#### [Exercise details]
Please return each of the rows below word for word, leaving out the pictures.

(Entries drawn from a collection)
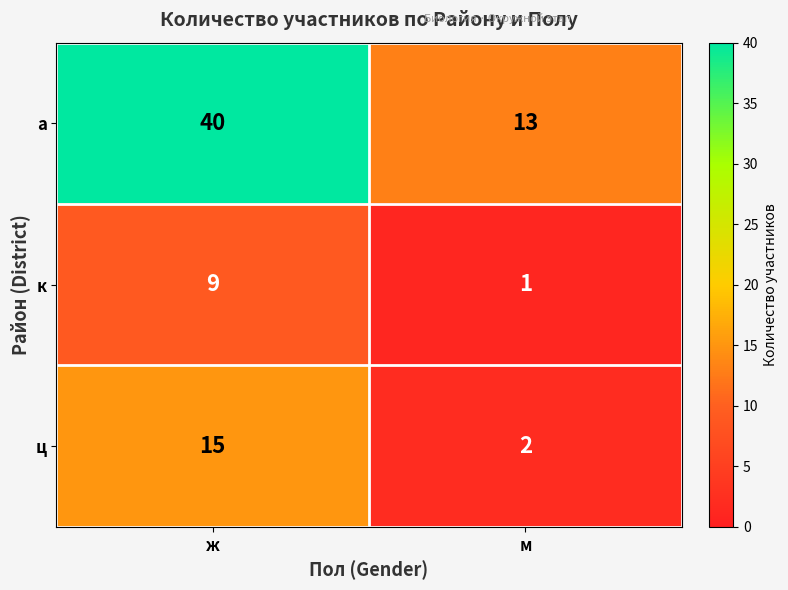

The value of а at м is 13. True or false?

True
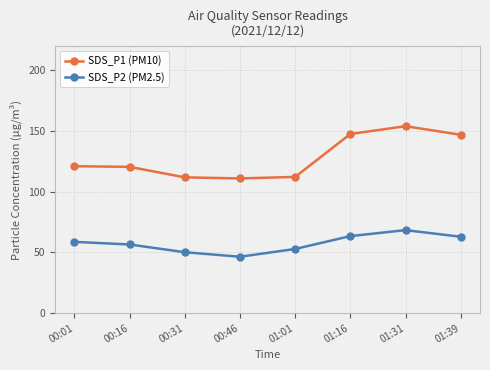

Rank the series by their average value, from lowest to highest.

SDS_P2 (PM2.5), SDS_P1 (PM10)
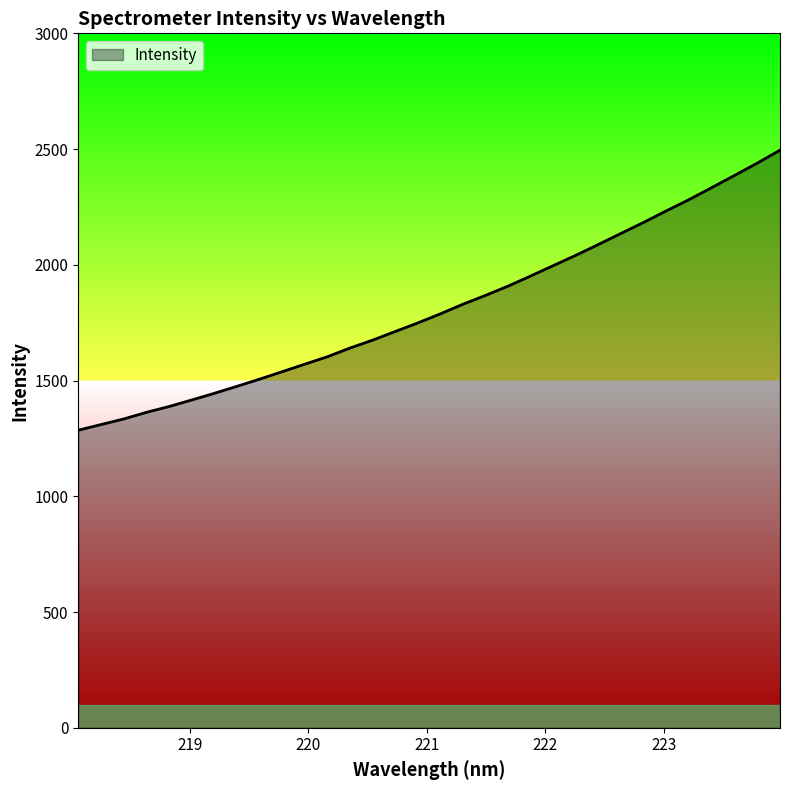

What is the maximum value shown in the chart?

2495.1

#### [Answer space]
The value of а at м is 13. True or false?

True

Rank the series by their average value, from lowest to highest.

SDS_P2 (PM2.5), SDS_P1 (PM10)

What is the maximum value shown in the chart?

2495.1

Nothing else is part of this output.